**TASK REQUIREMENTS:** Rename "Kaiserslautern" to "Trier" in the stretch from the start of the entries through the line containing "tempor incididunt ut labore dolore magna", and give that stretch back with nothing else changed. Leave the pictures out.

**MATERIAL FOR THIS TASK:**

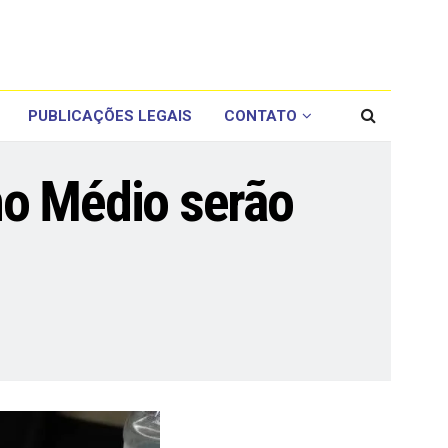
PUBLICAÇÕES LEGAIS
CONTATO
no Médio serão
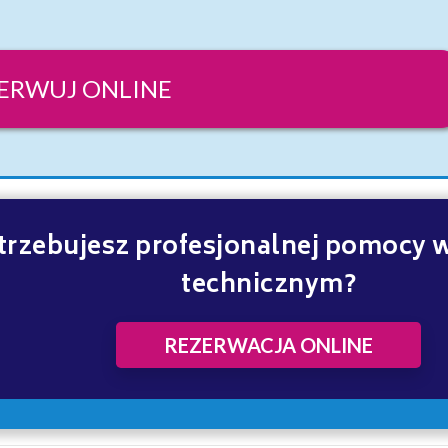
ERWUJ ONLINE
trzebujesz profesjonalnej pomocy 
technicznym?
REZERWACJA ONLINE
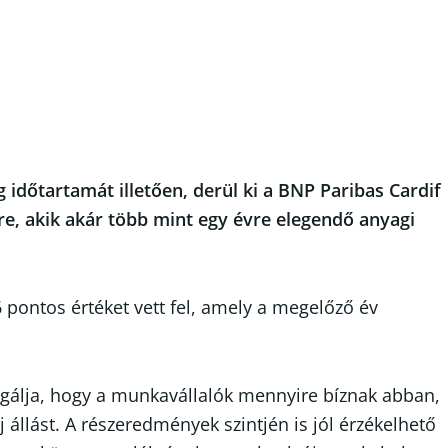
időtartamát illetően, derül ki a BNP Paribas Cardif
re, akik akár több mint egy évre elegendő anyagi
pontos értéket vett fel, amely a megelőző év
sgálja, hogy a munkavállalók mennyire bíznak abban,
állást. A részeredmények szintjén is jól érzékelhető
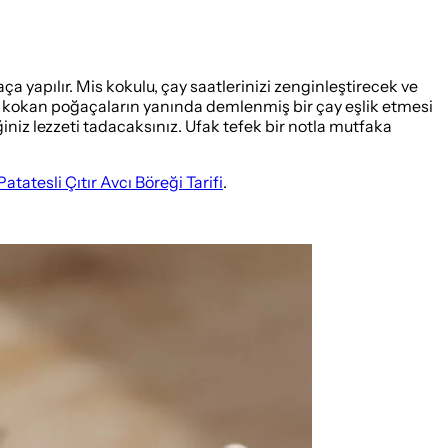
yapılır. Mis kokulu, çay saatlerinizi zenginleştirecek ve
ibi kokan poğaçaların yanında demlenmiş bir çay eşlik etmesi
iniz lezzeti tadacaksınız. Ufak tefek bir notla mutfaka
Patatesli Çıtır Avcı Böreği Tarifi
.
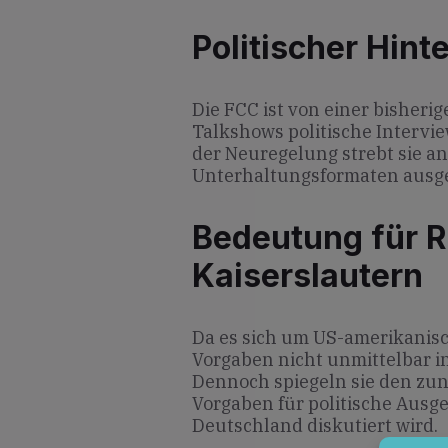
Politischer Hint
Die FCC ist von einer bisher
Talkshows politische Intervie
der Neuregelung strebt sie an,
Unterhaltungsformaten ausge
Bedeutung für R
Kaiserslautern
Da es sich um US-amerikanisc
Vorgaben nicht unmittelbar in
Dennoch spiegeln sie den zu
Vorgaben für politische Ausge
Deutschland diskutiert wird.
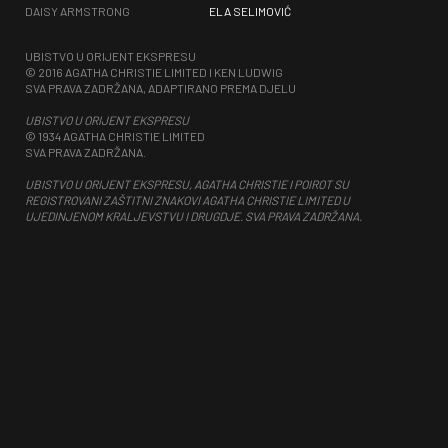
DAISY ARMSTRONG
ELA SELIMOVIĆ
UBISTVO U ORIJENT EKSPRESU
© 2016 AGATHA CHRISTIE LIMITED I KEN LUDWIG
SVA PRAVA ZADRŽANA, ADAPTIRANO PREMA DJELU
UBISTVO U ORIJENT EKSPRESU
© 1934 AGATHA CHRISTIE LIMITED
SVA PRAVA ZADRŽANA.
UBISTVO U ORIJENT EKSPRESU, AGATHA CHRISTIE I POIROT SU
REGISTROVANI ZAŠTITNI ZNAKOVI AGATHA CHRISTIE LIMITED U
UJEDINJENOM KRALJEVSTVU I DRUGDJE. SVA PRAVA ZADRŽANA.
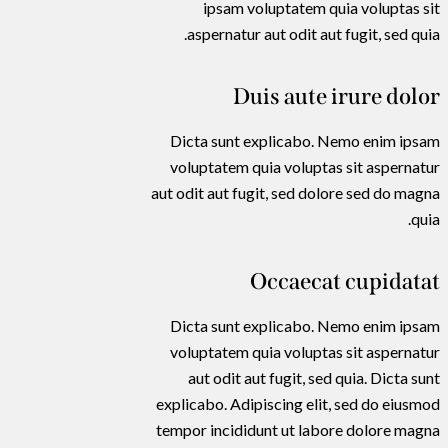
ipsam voluptatem quia voluptas sit
aspernatur aut odit aut fugit, sed quia.
Duis aute irure dolor
Dicta sunt explicabo. Nemo enim ipsam
voluptatem quia voluptas sit aspernatur
aut odit aut fugit, sed dolore sed do magna
quia.
Occaecat cupidatat
Dicta sunt explicabo. Nemo enim ipsam
voluptatem quia voluptas sit aspernatur
aut odit aut fugit, sed quia. Dicta sunt
explicabo. Adipiscing elit, sed do eiusmod
tempor incididunt ut labore dolore magna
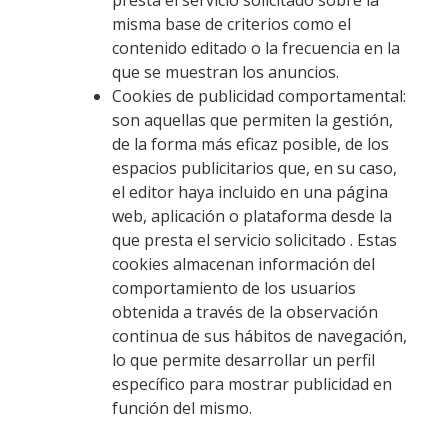
misma base de criterios como el
contenido editado o la frecuencia en la
que se muestran los anuncios.
Cookies de publicidad comportamental:
son aquellas que permiten la gestión,
de la forma más eficaz posible, de los
espacios publicitarios que, en su caso,
el editor haya incluido en una página
web, aplicación o plataforma desde la
que presta el servicio solicitado . Estas
cookies almacenan información del
comportamiento de los usuarios
obtenida a través de la observación
continua de sus hábitos de navegación,
lo que permite desarrollar un perfil
específico para mostrar publicidad en
función del mismo.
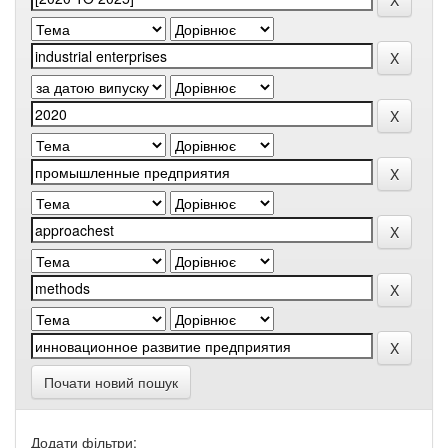
Почати новий пошук
Додати фільтри:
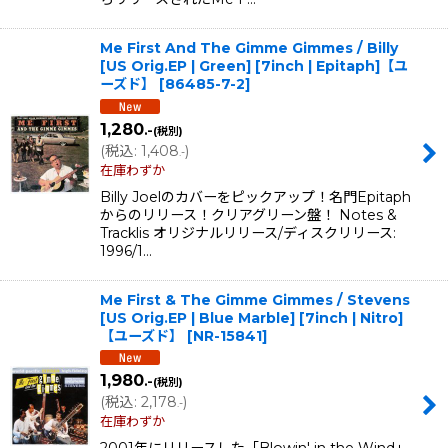
Me First And The Gimme Gimmes / Billy
[US Orig.EP | Green] [7inch | Epitaph]【ユ
ーズド】
[
86485-7-2
]
1,280
.-
(税別)
(
税込
:
1,408
)
.-
在庫わずか
Billy Joelのカバーをピックアップ！名門Epitaph
からのリリース！クリアグリーン盤！ Notes &
Tracklis オリジナルリリース/ディスクリリース:
1996/1…
Me First & The Gimme Gimmes / Stevens
[US Orig.EP | Blue Marble] [7inch | Nitro]
【ユーズド】
[
NR-15841
]
1,980
.-
(税別)
(
税込
:
2,178
)
.-
在庫わずか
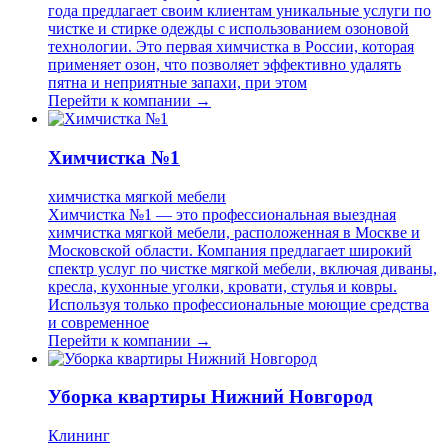
года предлагает своим клиентам уникальные услуги по
чистке и стирке одежды с использованием озоновой
технологии. Это первая химчистка в России, которая
применяет озон, что позволяет эффективно удалять
пятна и неприятные запахи, при этом
Перейти к компании →
Химчистка №1
химчистка мягкой мебели
Химчистка №1 — это профессиональная выездная
химчистка мягкой мебели, расположенная в Москве и
Московской области. Компания предлагает широкий
спектр услуг по чистке мягкой мебели, включая диваны,
кресла, кухонные уголки, кровати, стулья и ковры.
Используя только профессиональные моющие средства
и современное
Перейти к компании →
Уборка квартиры Нижний Новгород
Клининг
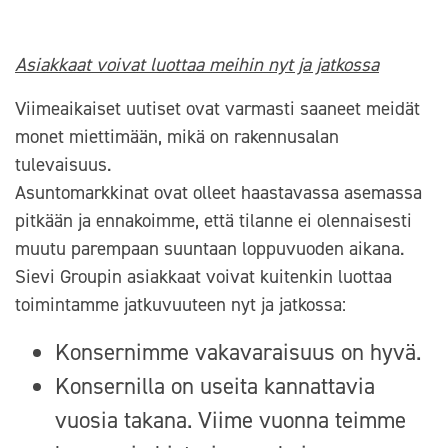
Asiakkaat voivat luottaa meihin nyt ja jatkossa
Viimeaikaiset uutiset ovat varmasti saaneet meidät
monet miettimään, mikä on rakennusalan
tulevaisuus.
Asuntomarkkinat ovat olleet haastavassa asemassa
pitkään ja ennakoimme, että tilanne ei olennaisesti
muutu parempaan suuntaan loppuvuoden aikana.
Sievi Groupin asiakkaat voivat kuitenkin luottaa
toimintamme jatkuvuuteen nyt ja jatkossa:
Konsernimme vakavaraisuus on hyvä.
Konsernilla on useita kannattavia
vuosia takana. Viime vuonna teimme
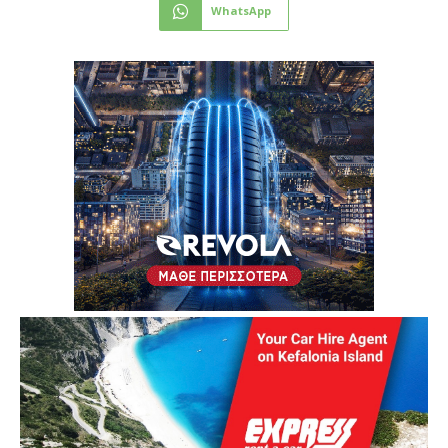
WhatsApp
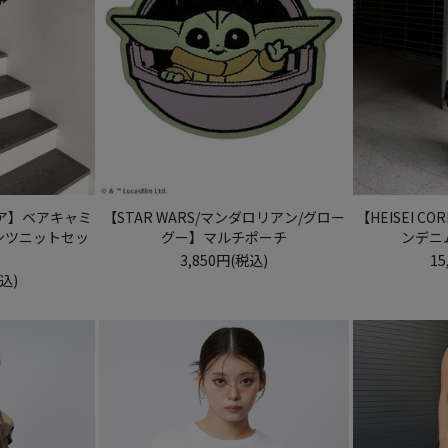
成コア】ベアキャミ
【STAR WARS/マンダロリアン/グロー
【HEISEI 
ンツニットセッ
グー】マルチポーチ
ンデニ
3,850円(税込)
15
税込)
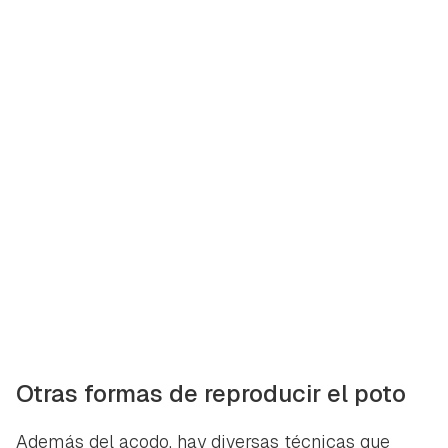
Otras formas de reproducir el poto
Además del acodo, hay diversas técnicas que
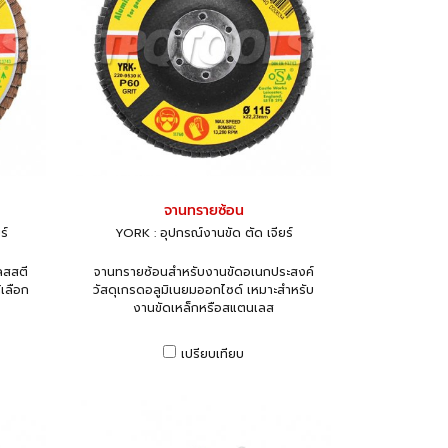
จานทรายซ้อน
ร์
YORK : อุปกรณ์งานขัด ตัด เจียร์
ลสสตี
จานทรายซ้อนสำหรับงานขัดอเนกประสงค์
เลือก
วัสดุเกรดอลูมิเนยมออกไซด์ เหมาะสำหรับ
งานขัดเหล็กหรือสแตนเลส
เปรียบเทียบ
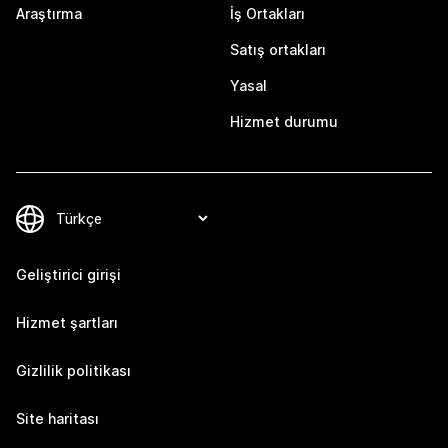
Araştırma
İş Ortakları
Satış ortakları
Yasal
Hizmet durumu
Geliştirici girişi
Hizmet şartları
Gizlilik politikası
Site haritası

**ANSWER TO THIS PROBLEM:**
PUBLICAÇÕES LEGAIS
CONTATO
no Médio serão
ERWUJ ONLINE
trzebujesz profesjonalnej pomocy 
technicznym?
REZERWACJA ONLINE
időtartamát illetően, derül ki a BNP Paribas Cardif
re, akik akár több mint egy évre elegendő anyagi
pontos értéket vett fel, amely a megelőző év
sgálja, hogy a munkavállalók mennyire bíznak abban,
állást. A részeredmények szintjén is jól érzékelhető
yapılır. Mis kokulu, çay saatlerinizi zenginleştirecek ve
ibi kokan poğaçaların yanında demlenmiş bir çay eşlik etmesi
iniz lezzeti tadacaksınız. Ufak tefek bir notla mutfaka
Patatesli Çıtır Avcı Böreği Tarifi
.
Politischer Hint
Die FCC ist von einer bisher
Talkshows politische Intervie
der Neuregelung strebt sie an,
Unterhaltungsformaten ausge
Bedeutung für R
Trier
Da es sich um US-amerikanisc
Vorgaben nicht unmittelbar in
Dennoch spiegeln sie den zu
Vorgaben für politische Ausge
Deutschland diskutiert wird.
DAISY ARMSTRONG
ELA SELIMOVIĆ
UBISTVO U ORIJENT EKSPRESU
© 2016 AGATHA CHRISTIE LIMITED I KEN LUDWIG
SVA PRAVA ZADRŽANA, ADAPTIRANO PREMA DJELU
UBISTVO U ORIJENT EKSPRESU
© 1934 AGATHA CHRISTIE LIMITED
SVA PRAVA ZADRŽANA.
UBISTVO U ORIJENT EKSPRESU, AGATHA CHRISTIE I POIROT SU
REGISTROVANI ZAŠTITNI ZNAKOVI AGATHA CHRISTIE LIMITED U
UJEDINJENOM KRALJEVSTVU I DRUGDJE. SVA PRAVA ZADRŽANA.
ipsam voluptatem quia voluptas sit
aspernatur aut odit aut fugit, sed quia.
Duis aute irure dolor
Dicta sunt explicabo. Nemo enim ipsam
voluptatem quia voluptas sit aspernatur
aut odit aut fugit, sed dolore sed do magna
quia.
Occaecat cupidatat
Dicta sunt explicabo. Nemo enim ipsam
voluptatem quia voluptas sit aspernatur
aut odit aut fugit, sed quia. Dicta sunt
explicabo. Adipiscing elit, sed do eiusmod
tempor incididunt ut labore dolore magna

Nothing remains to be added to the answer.